Smith points to other possibilities for misfires. For example, although states with their own exchanges are spending a great deal of money to publicize the ACA’s requirements, states with federal exchanges are doing no outreach at all, which raises the possibility that residents of those states will remain uninformed and do nothing.
Even people who get the message may arrive at the exchanges having never before purchased health insurance and unfamiliar with the way premiums, co-pays and deductibles work. Others may lack documentation proving citizenship, residency and income.

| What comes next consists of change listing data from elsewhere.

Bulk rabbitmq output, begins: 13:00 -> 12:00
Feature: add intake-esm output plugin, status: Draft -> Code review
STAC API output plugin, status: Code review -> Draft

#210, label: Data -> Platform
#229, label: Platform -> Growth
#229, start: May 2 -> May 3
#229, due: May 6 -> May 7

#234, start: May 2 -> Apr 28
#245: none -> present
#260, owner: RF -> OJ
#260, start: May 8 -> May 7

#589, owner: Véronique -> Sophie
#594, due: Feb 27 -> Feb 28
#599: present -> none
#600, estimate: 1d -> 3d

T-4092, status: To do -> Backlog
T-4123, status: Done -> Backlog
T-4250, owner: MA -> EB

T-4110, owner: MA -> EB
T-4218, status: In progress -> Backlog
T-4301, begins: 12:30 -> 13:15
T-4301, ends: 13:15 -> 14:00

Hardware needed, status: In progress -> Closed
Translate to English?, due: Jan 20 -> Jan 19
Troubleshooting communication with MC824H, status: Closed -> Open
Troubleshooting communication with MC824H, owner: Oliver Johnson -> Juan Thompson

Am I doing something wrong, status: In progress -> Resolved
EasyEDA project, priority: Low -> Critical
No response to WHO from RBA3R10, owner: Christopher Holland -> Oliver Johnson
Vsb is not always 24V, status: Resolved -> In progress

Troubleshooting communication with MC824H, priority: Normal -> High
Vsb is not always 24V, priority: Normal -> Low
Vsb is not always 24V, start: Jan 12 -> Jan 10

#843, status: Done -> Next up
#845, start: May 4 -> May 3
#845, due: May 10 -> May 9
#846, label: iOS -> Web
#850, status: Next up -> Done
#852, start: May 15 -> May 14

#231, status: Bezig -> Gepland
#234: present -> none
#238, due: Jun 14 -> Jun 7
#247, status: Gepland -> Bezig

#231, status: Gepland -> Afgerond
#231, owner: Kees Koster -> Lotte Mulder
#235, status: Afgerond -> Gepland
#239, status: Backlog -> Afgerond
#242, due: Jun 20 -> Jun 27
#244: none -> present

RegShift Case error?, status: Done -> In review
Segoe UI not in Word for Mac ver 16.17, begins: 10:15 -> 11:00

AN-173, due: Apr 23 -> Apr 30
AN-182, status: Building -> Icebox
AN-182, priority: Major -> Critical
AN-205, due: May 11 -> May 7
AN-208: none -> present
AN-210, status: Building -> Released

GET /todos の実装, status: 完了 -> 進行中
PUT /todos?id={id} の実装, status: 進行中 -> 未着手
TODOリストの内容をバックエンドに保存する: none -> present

Phil Lebherz, founder of the nonprofit Foundation for Health Coverage Education, gives an example of the potential difficulties ahead.
“You’ve got a single woman with two kids at home and she’s a waitress making less than $20,000 a year, and she couldn’t afford to come the first time. She may not come back a second time. Then what?”
Will the Young Enroll?
Such situations, multiplied by the thousands, will be a severe test of the training received by the customer service representatives—called “navigators” or “assisters”—who will be charged with providing online and in-person assistance to applicants. “I think they are going to be overwhelmed,” Lebherz said.
Perhaps the question that causes the most trepidation in the Obama administration is whether healthy young people will sign up for health insurance as the ACA requires. Because young people tend to be healthy and file relatively few insurance claims, their premiums are supposed to help pay for claims of older, sicker people. If the only people buying insurance are old and the sick, insurance premiums will be prohibitively expensive.
Another unknown is the impact of those who want to obstruct Obamacare. Republicans in Missouri, for example, have barred state and local officials from assisting with the federal exchange. At least 14 states with federal exchanges have passed laws to regulate or restrict the activities of navigators.
“There exists at present a group of people who really hate the Affordable Care Act and have staked their political reputations on its failure and are going to do what they can to see that it fails,” said Aaron of Brookings.
Supporters of the ACA say it would be mistake to judge the law even after a year, let alone a few weeks. It will take time to assess its impact on public health, the pocketbooks of Americans, access to providers, growth in health care costs and the insurance industry. People shouldn’t try to draw conclusions based on the first days or even months.
In the age of the 24-hour news cycle, that’s about as likely as a glitch-free launch.